By Dan’s reckoning he and Josh were about an hour and a half from the area where Mrs J said Charlotte was headed. They’d left Ray to find Mrs J and skirted around the hill behind Top Field farm, running most of the way, relying on their torches to spot potholes in the sloping fields. They’d slowed the last half-hour as they hit the heritage trail from the northern end and were taking it at a fast stride.
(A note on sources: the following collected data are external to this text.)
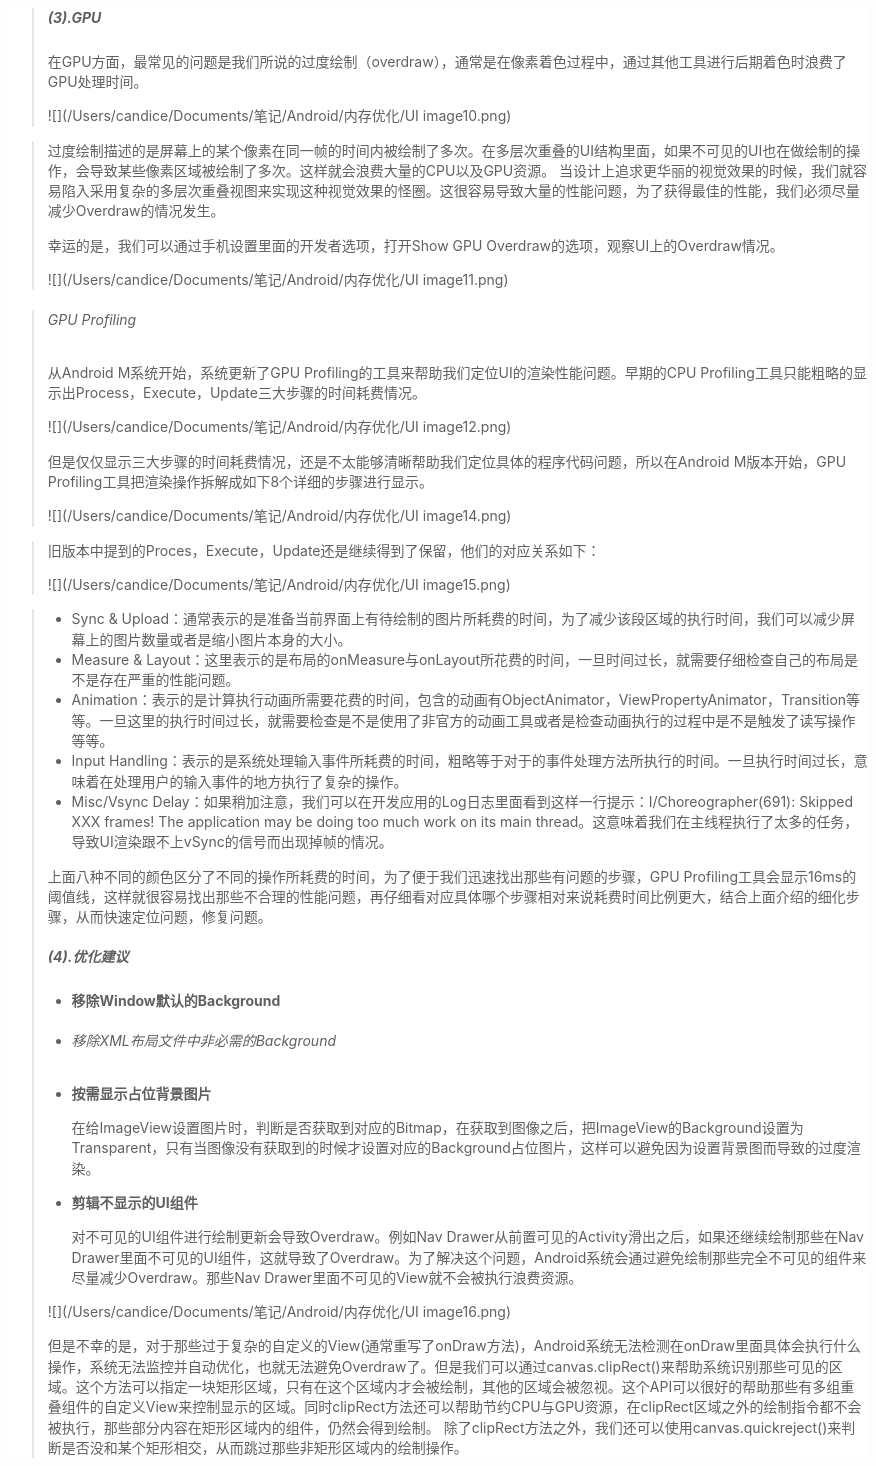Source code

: >##### (3).GPU
>
>在GPU方面，最常见的问题是我们所说的过度绘制（overdraw），通常是在像素着色过程中，通过其他工具进行后期着色时浪费了GPU处理时间。
>
>![](/Users/candice/Documents/笔记/Android/内存优化/UI image10.png)
>
>

> 过度绘制描述的是屏幕上的某个像素在同一帧的时间内被绘制了多次。在多层次重叠的UI结构里面，如果不可见的UI也在做绘制的操作，会导致某些像素区域被绘制了多次。这样就会浪费大量的CPU以及GPU资源。
>  当设计上追求更华丽的视觉效果的时候，我们就容易陷入采用复杂的多层次重叠视图来实现这种视觉效果的怪圈。这很容易导致大量的性能问题，为了获得最佳的性能，我们必须尽量减少Overdraw的情况发生。
>
> 幸运的是，我们可以通过手机设置里面的开发者选项，打开Show GPU Overdraw的选项，观察UI上的Overdraw情况。
>
> ![](/Users/candice/Documents/笔记/Android/内存优化/UI image11.png)

>###### GPU Profiling
>
>从Android M系统开始，系统更新了GPU Profiling的工具来帮助我们定位UI的渲染性能问题。早期的CPU Profiling工具只能粗略的显示出Process，Execute，Update三大步骤的时间耗费情况。
>
>![](/Users/candice/Documents/笔记/Android/内存优化/UI image12.png)
>
>但是仅仅显示三大步骤的时间耗费情况，还是不太能够清晰帮助我们定位具体的程序代码问题，所以在Android M版本开始，GPU Profiling工具把渲染操作拆解成如下8个详细的步骤进行显示。
>
>![](/Users/candice/Documents/笔记/Android/内存优化/UI image14.png)

>旧版本中提到的Proces，Execute，Update还是继续得到了保留，他们的对应关系如下：
>
>![](/Users/candice/Documents/笔记/Android/内存优化/UI image15.png)

>- Sync & Upload：通常表示的是准备当前界面上有待绘制的图片所耗费的时间，为了减少该段区域的执行时间，我们可以减少屏幕上的图片数量或者是缩小图片本身的大小。
>- Measure & Layout：这里表示的是布局的onMeasure与onLayout所花费的时间，一旦时间过长，就需要仔细检查自己的布局是不是存在严重的性能问题。
>- Animation：表示的是计算执行动画所需要花费的时间，包含的动画有ObjectAnimator，ViewPropertyAnimator，Transition等等。一旦这里的执行时间过长，就需要检查是不是使用了非官方的动画工具或者是检查动画执行的过程中是不是触发了读写操作等等。
>- Input Handling：表示的是系统处理输入事件所耗费的时间，粗略等于对于的事件处理方法所执行的时间。一旦执行时间过长，意味着在处理用户的输入事件的地方执行了复杂的操作。
>- Misc/Vsync Delay：如果稍加注意，我们可以在开发应用的Log日志里面看到这样一行提示：I/Choreographer(691): Skipped XXX frames! The application may be doing too much work on its main thread。这意味着我们在主线程执行了太多的任务，导致UI渲染跟不上vSync的信号而出现掉帧的情况。
>
>上面八种不同的颜色区分了不同的操作所耗费的时间，为了便于我们迅速找出那些有问题的步骤，GPU Profiling工具会显示16ms的阈值线，这样就很容易找出那些不合理的性能问题，再仔细看对应具体哪个步骤相对来说耗费时间比例更大，结合上面介绍的细化步骤，从而快速定位问题，修复问题。
>
>##### (4).优化建议
>
>- **移除Window默认的Background**
>
>- ###### 移除XML布局文件中非必需的Background
>
>- **按需显示占位背景图片**
>
>	在给ImageView设置图片时，判断是否获取到对应的Bitmap，在获取到图像之后，把ImageView的Background设置为Transparent，只有当图像没有获取到的时候才设置对应的Background占位图片，这样可以避免因为设置背景图而导致的过度渲染。
>
>- **剪辑不显示的UI组件**
>
>	对不可见的UI组件进行绘制更新会导致Overdraw。例如Nav Drawer从前置可见的Activity滑出之后，如果还继续绘制那些在Nav Drawer里面不可见的UI组件，这就导致了Overdraw。为了解决这个问题，Android系统会通过避免绘制那些完全不可见的组件来尽量减少Overdraw。那些Nav Drawer里面不可见的View就不会被执行浪费资源。
>
>![](/Users/candice/Documents/笔记/Android/内存优化/UI image16.png)
>
>但是不幸的是，对于那些过于复杂的自定义的View(通常重写了onDraw方法)，Android系统无法检测在onDraw里面具体会执行什么操作，系统无法监控并自动优化，也就无法避免Overdraw了。但是我们可以通过canvas.clipRect()来帮助系统识别那些可见的区域。这个方法可以指定一块矩形区域，只有在这个区域内才会被绘制，其他的区域会被忽视。这个API可以很好的帮助那些有多组重叠组件的自定义View来控制显示的区域。同时clipRect方法还可以帮助节约CPU与GPU资源，在clipRect区域之外的绘制指令都不会被执行，那些部分内容在矩形区域内的组件，仍然会得到绘制。
> 除了clipRect方法之外，我们还可以使用canvas.quickreject()来判断是否没和某个矩形相交，从而跳过那些非矩形区域内的绘制操作。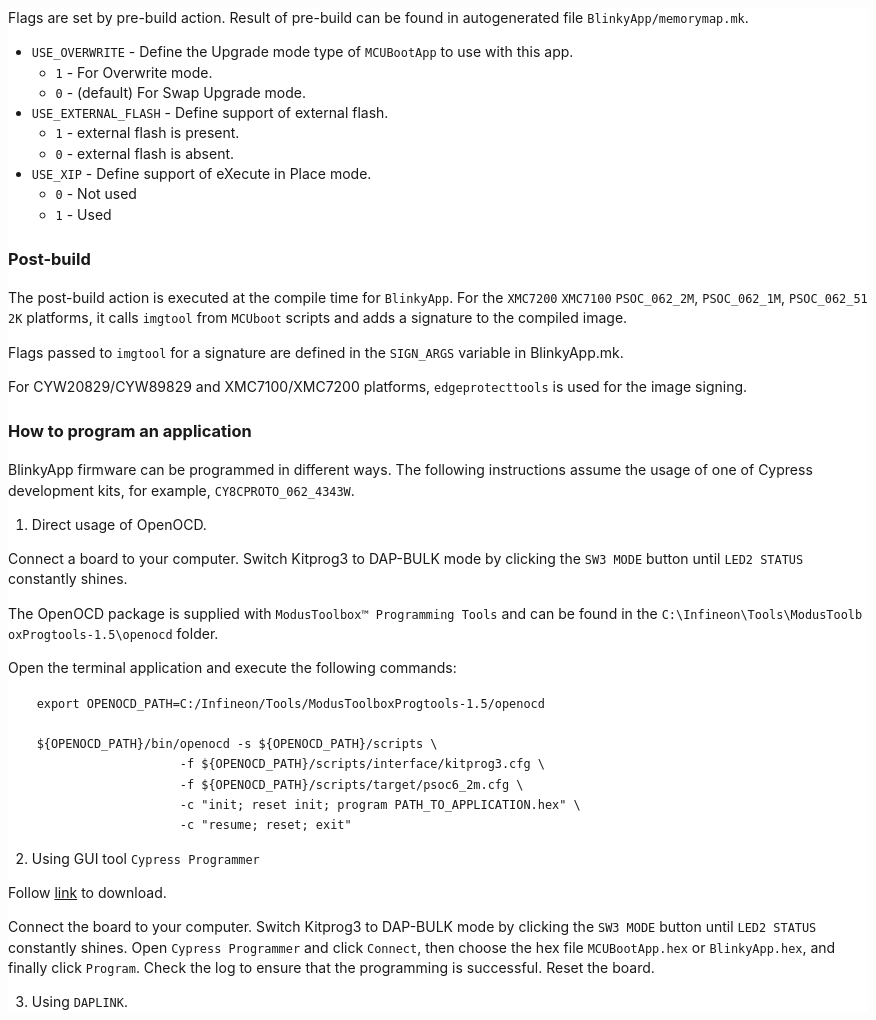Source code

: Flags are set by pre-build action. Result of pre-build can be found in autogenerated file `BlinkyApp/memorymap.mk`.   

- `USE_OVERWRITE` - Define the Upgrade mode type of `MCUBootApp` to use with this app.
    - `1` - For Overwrite mode.
    - `0` - (default) For Swap Upgrade mode.
- `USE_EXTERNAL_FLASH` - Define support of external flash.
    - `1` - external flash is present.
    - `0` - external flash is absent.
- `USE_XIP` - Define support of eXecute in Place mode.
    - `0` - Not used
    - `1` - Used

### Post-build

The post-build action is executed at the compile time for `BlinkyApp`. For the `XMC7200` `XMC7100` `PSOC_062_2M`, `PSOC_062_1M`, `PSOC_062_512K` platforms, it calls `imgtool` from `MCUboot` scripts and adds a signature to the compiled image.

Flags passed to `imgtool` for a signature are defined in the `SIGN_ARGS` variable in BlinkyApp.mk.

For CYW20829/CYW89829 and XMC7100/XMC7200 platforms, `edgeprotecttools` is used for the image signing.

### How to program an application

BlinkyApp firmware can be programmed in different ways. The following instructions assume the usage of one of Cypress development kits, for example, `CY8CPROTO_062_4343W`.

1. Direct usage of OpenOCD.

Connect a board to your computer. Switch Kitprog3 to DAP-BULK mode by clicking the `SW3 MODE` button until `LED2 STATUS` constantly shines.

The OpenOCD package is supplied with `ModusToolbox™ Programming Tools` and can be found in the `C:\Infineon\Tools\ModusToolboxProgtools-1.5\openocd` folder.

Open the terminal application and execute the following commands:

        export OPENOCD_PATH=C:/Infineon/Tools/ModusToolboxProgtools-1.5/openocd

        ${OPENOCD_PATH}/bin/openocd -s ${OPENOCD_PATH}/scripts \
                            -f ${OPENOCD_PATH}/scripts/interface/kitprog3.cfg \
                            -f ${OPENOCD_PATH}/scripts/target/psoc6_2m.cfg \
                            -c "init; reset init; program PATH_TO_APPLICATION.hex" \
                            -c "resume; reset; exit" 

2. Using GUI tool `Cypress Programmer`

Follow [link](https://www.cypress.com/products/psoc-programming-solutions) to download.

Connect the board to your computer. Switch Kitprog3 to DAP-BULK mode by clicking the `SW3 MODE` button until `LED2 STATUS` constantly shines. Open `Cypress Programmer` and click `Connect`, then choose the hex file `MCUBootApp.hex` or `BlinkyApp.hex`, and finally click `Program`.  Check the log to ensure that the programming is successful. Reset the board.

3. Using `DAPLINK`.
Small landslips and fallen rocks told Dan what to expect about the state of the trail further south. The rain had been heavy and the closer they got to the denser middle section of the trail, the more he realised the danger Ted could have got himself into. Charlotte was working that section, and whether she’d found Ted or not, she’d be having a tough time.

Give the woman some credit
, Mrs J had said. Dan would be happy to, as soon as he found her. She wasn’t used to the area like he was. She wasn’t as physically strong as Dan, and who knew what she was in the middle of if she’d found Ted.

‘I’m holding up a sec, Dan,’ Josh said behind him.

‘What’s wrong?’

‘Bootlace.’

Dan stopped as Josh hunched down to attend to his unlaced boot. ‘Take the chance for a drink, too,’ he said. ‘And eat a chocolate bar.’ He turned to the trail again and looked through the misty darkness as he grabbed his own water bottle from his backpack and took a slug.

Why was Charlotte so special to him and why hadn’t he understood before now? God only knew what he was to her, but to him she was light on water. Without her light, he wouldn’t see the ripples on the surface or know how deep the water was. Wouldn’t know where the shore was. If she left, the images of her might disappear, leaving him only an essence to hold on to, coming to him at the oddest moments in his day. Opening the doors of the bar. Pulling a pint. Running the hillside, trying not to squash the newly sprouted wildflowers.

He bent and plucked a flower off a wild geranium tumbling along the verge. A weed, although his mother had kept pots of the plants outside the front door of his childhood home. It meant gentility and esteem. He knew, because Charlotte wasn’t the only thing he’d Googled. Yeah, he thought, as he pocketed the flower. What he hadn’t researched were his own reasons for loving Charlotte.

‘Okay, let’s go,’ Josh said.

Dan concentrated on the way forwards as they got back into their pace quickly, but his thoughts were still on Charlotte.